Struggling to keep track of the characters forced me to go back and re-read parts of the book at times, which was, in fact, helpful in discovering important overlooked details. This is a book you can re-read many times always discovering something or someone new. - Rating: 3 out of 5 stars3/5I felt like I needed to read something of Welty's; so much has been made of her writing. This book paints a vivid picture and has very interesting characters. But I really felt like the story itself dragged.
- Rating: 4 out of 5 stars4/5A tender look at a young girl thrust among her brood of colorful, yet loving, relations on the eve of a wedding. The relationships between all are explored including that of George who is married both to his family and to Robbie, a young woman who wants George to put her first. This family's love is almost too much, but somehow falls short of becoming a stranglehold -- but just barely.
- Rating: 5 out of 5 stars5/5I found this delightful. I listened to this a few years ago when I worked at a public library. It was my first Welty story...and my last. I have not been able to get into any others since then. I was enchanted with the people on the old homeplace/plantation. Their references to their former lives...The way they came together for holidays and the general decadent, overgrown feeling. I confuse it now with The Christmas Gift by Ferrol Sams.

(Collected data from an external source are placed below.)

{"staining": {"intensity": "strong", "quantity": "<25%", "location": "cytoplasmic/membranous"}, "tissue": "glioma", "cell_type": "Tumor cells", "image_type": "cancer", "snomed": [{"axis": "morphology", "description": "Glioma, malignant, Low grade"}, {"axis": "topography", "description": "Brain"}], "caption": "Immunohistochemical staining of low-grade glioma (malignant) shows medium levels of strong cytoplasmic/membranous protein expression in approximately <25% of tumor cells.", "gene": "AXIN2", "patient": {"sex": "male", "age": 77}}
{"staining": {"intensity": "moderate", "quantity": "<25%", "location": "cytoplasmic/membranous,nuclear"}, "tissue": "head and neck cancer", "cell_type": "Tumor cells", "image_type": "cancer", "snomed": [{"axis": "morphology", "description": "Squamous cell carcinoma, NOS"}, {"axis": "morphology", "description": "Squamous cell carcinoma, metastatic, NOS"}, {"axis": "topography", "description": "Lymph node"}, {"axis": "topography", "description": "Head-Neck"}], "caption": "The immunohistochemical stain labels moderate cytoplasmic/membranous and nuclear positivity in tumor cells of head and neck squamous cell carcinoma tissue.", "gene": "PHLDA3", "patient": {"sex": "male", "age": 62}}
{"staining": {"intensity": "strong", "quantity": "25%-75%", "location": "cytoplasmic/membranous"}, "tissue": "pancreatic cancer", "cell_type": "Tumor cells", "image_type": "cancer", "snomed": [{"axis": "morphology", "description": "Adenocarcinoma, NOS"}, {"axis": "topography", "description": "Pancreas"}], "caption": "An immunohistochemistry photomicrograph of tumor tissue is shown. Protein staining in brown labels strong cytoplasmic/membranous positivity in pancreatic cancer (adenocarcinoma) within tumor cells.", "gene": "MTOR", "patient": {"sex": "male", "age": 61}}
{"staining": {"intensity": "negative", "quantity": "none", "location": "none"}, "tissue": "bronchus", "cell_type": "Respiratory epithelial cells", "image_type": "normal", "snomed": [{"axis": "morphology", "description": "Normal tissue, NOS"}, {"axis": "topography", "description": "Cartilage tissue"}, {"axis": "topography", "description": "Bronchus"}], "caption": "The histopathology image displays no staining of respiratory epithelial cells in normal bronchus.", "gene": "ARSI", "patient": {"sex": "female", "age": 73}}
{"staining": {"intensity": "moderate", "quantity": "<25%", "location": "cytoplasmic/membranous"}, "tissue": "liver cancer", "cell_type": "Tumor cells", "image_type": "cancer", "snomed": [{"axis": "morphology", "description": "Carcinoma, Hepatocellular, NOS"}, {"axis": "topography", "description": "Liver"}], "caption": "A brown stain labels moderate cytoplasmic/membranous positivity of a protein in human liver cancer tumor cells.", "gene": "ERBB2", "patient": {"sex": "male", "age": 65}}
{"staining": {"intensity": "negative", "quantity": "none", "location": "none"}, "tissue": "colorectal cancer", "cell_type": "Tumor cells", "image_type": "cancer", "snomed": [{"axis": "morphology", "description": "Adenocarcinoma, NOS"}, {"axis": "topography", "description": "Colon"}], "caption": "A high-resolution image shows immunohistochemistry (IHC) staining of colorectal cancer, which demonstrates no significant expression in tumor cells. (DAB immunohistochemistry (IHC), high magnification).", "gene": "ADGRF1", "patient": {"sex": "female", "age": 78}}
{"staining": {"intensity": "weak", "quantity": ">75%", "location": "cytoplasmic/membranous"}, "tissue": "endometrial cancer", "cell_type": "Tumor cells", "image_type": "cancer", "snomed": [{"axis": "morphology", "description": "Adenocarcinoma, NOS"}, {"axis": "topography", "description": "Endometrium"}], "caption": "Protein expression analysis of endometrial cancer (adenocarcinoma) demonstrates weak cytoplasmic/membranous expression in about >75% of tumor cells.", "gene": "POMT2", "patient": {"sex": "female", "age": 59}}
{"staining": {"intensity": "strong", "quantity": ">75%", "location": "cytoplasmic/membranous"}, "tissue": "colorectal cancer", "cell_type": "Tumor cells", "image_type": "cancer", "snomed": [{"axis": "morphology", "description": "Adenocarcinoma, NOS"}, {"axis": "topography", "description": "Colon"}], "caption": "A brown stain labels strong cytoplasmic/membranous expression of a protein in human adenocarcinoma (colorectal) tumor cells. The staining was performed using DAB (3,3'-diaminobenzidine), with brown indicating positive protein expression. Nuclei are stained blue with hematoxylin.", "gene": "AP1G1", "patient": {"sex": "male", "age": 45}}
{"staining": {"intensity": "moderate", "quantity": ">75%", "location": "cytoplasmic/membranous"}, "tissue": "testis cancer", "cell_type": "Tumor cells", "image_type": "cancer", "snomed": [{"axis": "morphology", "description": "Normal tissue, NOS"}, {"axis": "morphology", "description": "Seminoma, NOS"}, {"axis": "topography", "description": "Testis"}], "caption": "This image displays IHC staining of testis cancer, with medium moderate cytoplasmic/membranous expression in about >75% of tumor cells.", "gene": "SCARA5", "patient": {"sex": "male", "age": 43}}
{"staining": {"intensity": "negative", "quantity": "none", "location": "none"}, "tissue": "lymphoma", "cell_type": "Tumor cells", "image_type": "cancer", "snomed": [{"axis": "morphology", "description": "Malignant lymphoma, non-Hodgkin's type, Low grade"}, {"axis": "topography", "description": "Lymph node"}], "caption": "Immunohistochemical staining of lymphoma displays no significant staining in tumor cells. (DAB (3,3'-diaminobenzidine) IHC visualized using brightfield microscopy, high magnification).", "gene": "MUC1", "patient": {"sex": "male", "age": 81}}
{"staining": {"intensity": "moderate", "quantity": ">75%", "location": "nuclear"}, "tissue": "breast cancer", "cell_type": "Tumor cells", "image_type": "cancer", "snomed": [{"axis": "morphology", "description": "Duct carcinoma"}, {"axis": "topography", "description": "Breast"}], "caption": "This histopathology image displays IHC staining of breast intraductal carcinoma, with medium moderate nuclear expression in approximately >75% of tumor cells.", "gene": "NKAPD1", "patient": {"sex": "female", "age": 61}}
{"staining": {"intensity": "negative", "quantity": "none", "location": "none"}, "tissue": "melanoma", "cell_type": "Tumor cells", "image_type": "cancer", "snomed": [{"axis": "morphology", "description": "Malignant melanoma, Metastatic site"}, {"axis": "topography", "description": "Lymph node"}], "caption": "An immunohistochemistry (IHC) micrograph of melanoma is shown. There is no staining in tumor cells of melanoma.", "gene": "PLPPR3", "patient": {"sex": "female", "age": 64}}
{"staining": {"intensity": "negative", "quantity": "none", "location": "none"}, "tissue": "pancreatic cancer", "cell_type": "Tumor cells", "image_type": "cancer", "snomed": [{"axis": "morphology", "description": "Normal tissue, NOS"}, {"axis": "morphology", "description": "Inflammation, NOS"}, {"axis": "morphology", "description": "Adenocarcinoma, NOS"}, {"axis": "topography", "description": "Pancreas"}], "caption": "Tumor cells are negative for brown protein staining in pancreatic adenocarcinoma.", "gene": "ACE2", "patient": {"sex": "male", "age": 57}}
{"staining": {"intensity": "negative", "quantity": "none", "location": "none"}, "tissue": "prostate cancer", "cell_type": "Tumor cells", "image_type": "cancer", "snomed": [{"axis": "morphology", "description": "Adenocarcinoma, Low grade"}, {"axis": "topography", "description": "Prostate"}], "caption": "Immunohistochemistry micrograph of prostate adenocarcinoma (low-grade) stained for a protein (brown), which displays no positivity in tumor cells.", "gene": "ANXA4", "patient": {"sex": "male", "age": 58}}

- Rating: 3 out of 5 stars3/5St. Barts 2013 #3 - An ok book at best for me....certainly interesting at times, but overwhelmingly full of characters that were challenging to keep track of - are they siblings or cousins, which generation, and alive or dead? But I suppose this helped us feel a little like the nine-year-old Laura showing up for a big family wedding at Shellmound Plantation. Certainly an interesting portrait of the life on a 1920's Mississippi cotton plantation, specifically a huge self absorbed wealthy family surrounded by meddling sisters, cousins and aunts. I appreciated the efforts of a few of them to possibly question their values as a clan, but it was slow and tedious more than enlightening. (Oh, there were several appropriate references to some cool old cars of the time which always sparks a little something in me!) My guess is that this portrayal may be frighteningly spot-on, giving this book a far greater stature than I can give it personally. My complete lack of familiarity with the subject matter in a book usually does not preclude me from getting caught up nonetheless, but this never got a bite in me at all.
- Rating: 4 out of 5 stars4/5not too bad, a bit long-winded. i like it for the southerness, i think girls will like it better for everything else.
- Rating: 3 out of 5 stars3/5Though the writing was lush, and the characterizations apt, the novel did show the flaws that you might have expected from a first-time author.The tone of the first chapter, from the point of view of a young child, was excellent. But she was not able to construct a story line that could be told from Laura's point of view, and had to flit from character to character to continue the narrative. There was no character development, no revelations, no resolution, no explanation of any of the odd (though interesting) characters that drifted through the delta.